Guidance for Low-Level Perceptual Editing in Unconditional Diffusion Models

Generative Models for Computer Vision Workshop @ CVPR 2026

Note

This repository contains the official PyTorch implementation for our CVPR 2026 Workshop paper. We provide the complete code for inference-time perceptual editing of unconditional diffusion models without any model retraining, along with scripts to extract h-space degradation concepts.

Motivation

Unconditional diffusion models have emerged as a powerful state-of-the-art paradigm for image synthesis, yet steering them toward aesthetically enhanced outputs for low-level perceptual editing (e.g., sharpness, contrast, saturation) remains largely unexplored.

While the U-Net bottleneck (h-space) has proven to be a semantically dense latent space for linear manipulation, we show that h-space patching—the dominant paradigm for training-free diffusion editing—systematically fails when applied to global, low-level transformations required for aesthetic refinement.

We identify the root cause of this failure as destructive interference in the decoder of the U-Net, and propose a unified inference-time editing paradigm to overcome it.

Important

The result is a generalized, training-free framework that operates on low-level features by combining bottleneck patching with classifier-free guidance. This actively guides the generative sampling trajectory away from the degraded manifold, producing consistently improved images without any model retraining.

RECORDED INFORMATION –
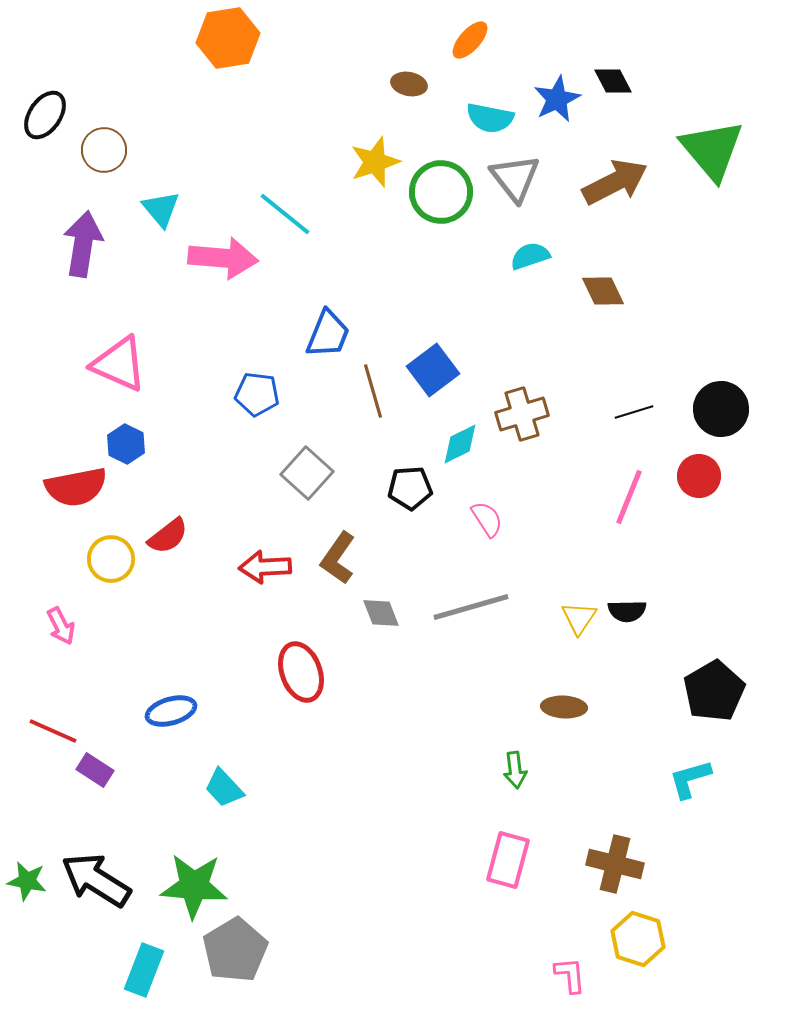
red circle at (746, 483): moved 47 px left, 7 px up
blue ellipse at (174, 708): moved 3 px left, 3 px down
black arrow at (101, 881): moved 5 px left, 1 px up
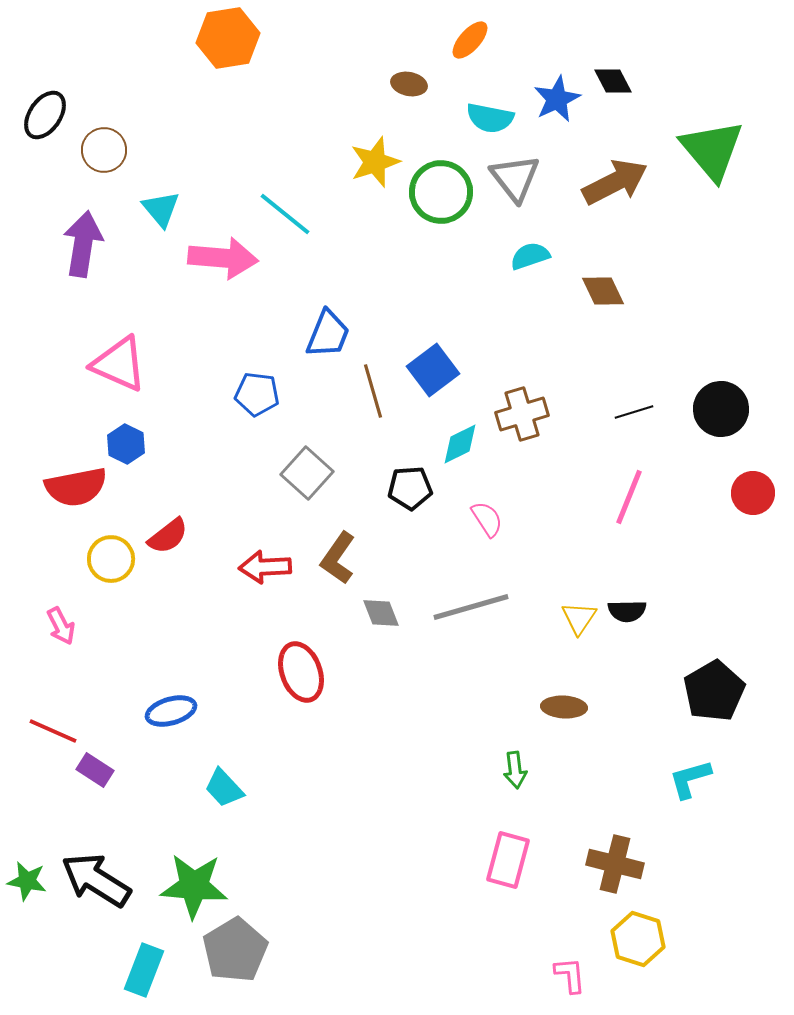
red circle at (699, 476): moved 54 px right, 17 px down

WHAT THIS EXERCISE ASKS –
1 - According to the repository description, why does h-space patching fail for global, low-level edits, and how does the proposed framework get around this? Answer in one to three sentences.
2 - At which venue does the repository description say the paper appears?
3 - List every example of low-level perceptual editing named in the repository description.

EXPECTED RESPONSES –
1 - The failure comes from destructive interference in the decoder of the U-Net. The framework combines bottleneck patching with classifier-free guidance. This steers the sampling trajectory away from the degraded manifold and yields improved images without retraining the model.

2 - The Generative Models for Computer Vision Workshop at CVPR 2026.

3 -
- Sharpness
- Contrast
- Saturation